E-retailers are becoming increasingly aware of the importance of offline activities to attract new or re-engaging existing consumers. A recent study indicated around 95 per cent of retail sales are captured by offline retailers while two-thirds consumers who purchase online use the store either before or after the transaction.
Offline retail offer personalised experience
A State of Retail Report by TimeTrade highlights, almost 85 per cent consumers prefer to shop offline. They like to see, touch and test these products before buying them. Some retailers have even refused to publicise their own company’s website through in-store banners, fearing that customers would get sucked away from the store.
Perhaps, that is why an increasing number of e-commerce players are partnering physical stores to ride the relatively new bandwagon called O2O (Offline to Online or vice-versa). Startups such as online retailer Paytm Mall, food delivery company Zomato and logistics provider Shadowfax are all trying to bridge the gap between offline and online.
The foundations for O2O were laid in the past one year with global competitors growing their offline networks in India. Amazon increased its offline presence in India with Shoppers Stop stake. And now, Amazon plans to add 100 offline kiosks to sell its own products in malls across India by the end of 2019. Walmart too plans to become the largest shareholder of India’s e-commerce giant Flipkart by expanding its grocery business in India.
Adopting the O2O model
The online to offline (O2O) model is being adopted by many players in the fashion retail segment. Myntra for example, set the ball rolling with its plans to open 100 stores in different locations across the country. Some other online fashion retailers who plan to open offline retail stores are Voonik and Limeroad. Even smaller firms like Jaypore and FabAlley plan to shift to offline to gain in the overall sales volumes and increase the contribution from the offline stores substantially.
Indeed, setting up brick and mortar stores has its own challenges as it is difficult for these companies to manage costs. Also, there is enough competition from the organised and unorganised sectors, both in the offline fashion retail. Varying circumstances make customers choose different buying environments. Successful retailers that outlast their competitors use a variety of formats and channels to meet their customers’ needs, and will continue to do so.
Emergence of a hybrid model
According to Harish Shah, founder of online fashion retailer Fynd, when an online company simply opens a physical store without empowering any existing offline businesses, it is not an O2O but a hybrid model. Homegrown online retailer Flipkart through its fashion subsidiary Myntra has opened physical stores for its private labels such as Mango, Roadster and Esprit.
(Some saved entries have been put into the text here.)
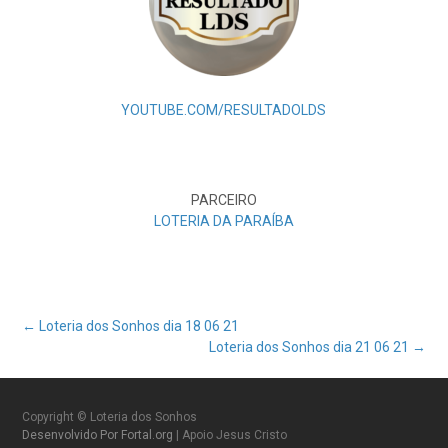
YOUTUBE.COM/RESULTADOLDS
PARCEIRO
LOTERIA DA PARAÍBA
Post
←
Loteria dos Sonhos dia 18 06 21
Loteria dos Sonhos dia 21 06 21
→
navigation
Copyright © Loteria dos Sonhos
Desenvolvido Por Fortal.org
| Apoio Jesus Cristo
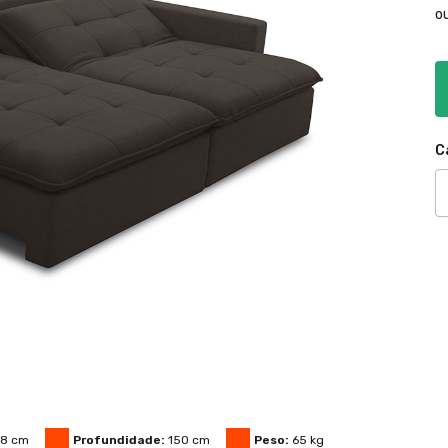
o
C
08
cm
Profundidade:
150
cm
Peso:
65
kg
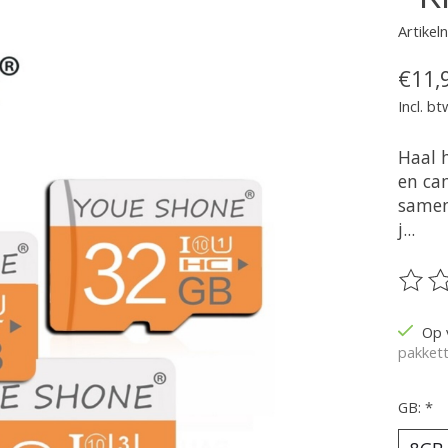
Artike
€11,
Incl. bt
Haal 
en ca
samen
j...
De be
Op 
pakkett
GB:
*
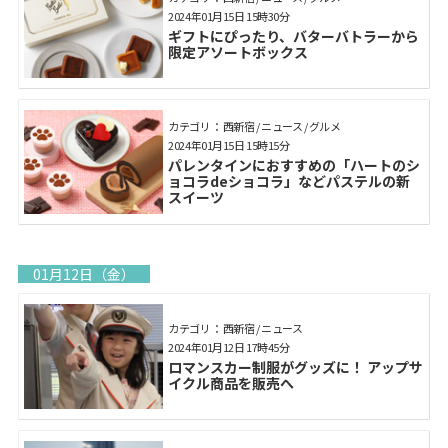
2024年01月15日 15時30分
ギフトにぴったり、バターバトラーから
限定アソートボックス
カテゴリ： 西新宿 / ニュース / グルメ
2024年01月15日 15時15分
パレンタインにおすすめの「ハートのシ
ョコラdeショコラ」などパステルの新
スイーツ
01月12日（金）
カテゴリ： 西新宿 / ニュース
2024年01月12日 17時45分
ロマンスカー制服がグッズに！ アップサ
イクル商品を販売へ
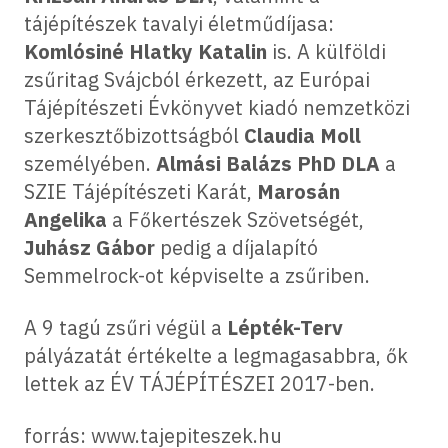
tájépítészek tavalyi életműdíjasa:
Komlósiné Hlatky Katalin
is. A külföldi
zsűritag Svájcból érkezett, az Európai
Tájépítészeti Évkönyvet kiadó nemzetközi
szerkesztőbizottságból
Claudia Moll
személyében.
Almási Balázs PhD DLA
a
SZIE Tájépítészeti Karát,
Marosán
Angelika
a Főkertészek Szövetségét,
Juhász Gábor
pedig a díjalapító
Semmelrock-ot képviselte a zsűriben.
A 9 tagú zsűri végül a
Lépték-Terv
pályázatát értékelte a legmagasabbra, ők
lettek az ÉV TÁJÉPÍTÉSZEI 2017-ben.
forrás: www.tajepiteszek.hu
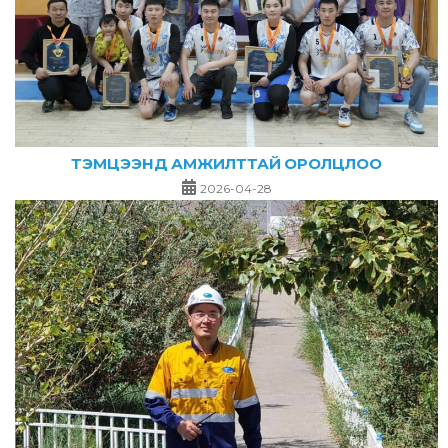
ТЭМЦЭЭНД АМЖИЛТТАЙ ОРОЛЦЛОО
2026-04-28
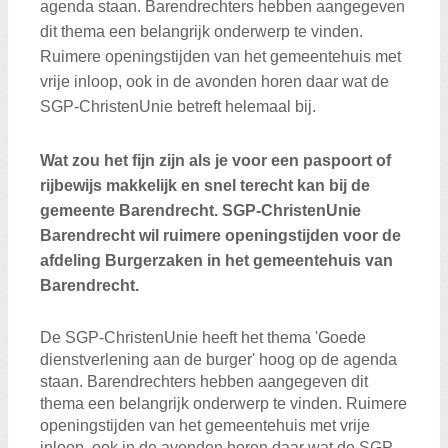
agenda staan. Barendrechters hebben aangegeven
dit thema een belangrijk onderwerp te vinden.
Ruimere openingstijden van het gemeentehuis met
vrije inloop, ook in de avonden horen daar wat de
SGP-ChristenUnie betreft helemaal bij.
Wat zou het fijn zijn als je voor een paspoort of
rijbewijs makkelijk en snel terecht kan bij de
gemeente Barendrecht. SGP-ChristenUnie
Barendrecht wil ruimere openingstijden voor de
afdeling Burgerzaken in het gemeentehuis van
Barendrecht.
De SGP-ChristenUnie heeft het thema 'Goede
dienstverlening aan de burger' hoog op de agenda
staan. Barendrechters hebben aangegeven dit
thema een belangrijk onderwerp te vinden. Ruimere
openingstijden van het gemeentehuis met vrije
inloop, ook in de avonden horen daar wat de SGP-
Tech-startups are also working with restaurants and hotels to bring them online. Shadowfax has partnered with over 1,000 restaurants across 20 cities to deliver their online orders.
According to the Alibaba-owned Hema Stores in China, a synergy between the offline and online operations can offer an immersive experience for shoppers. Both online and offline players can emulate the salient benefits of each other by using technology blurs the lines between the two. While a company may choose to focus more on online or offline depending on what kind of business model it has, a shift towards an omnichannel strategy would be highly beneficial.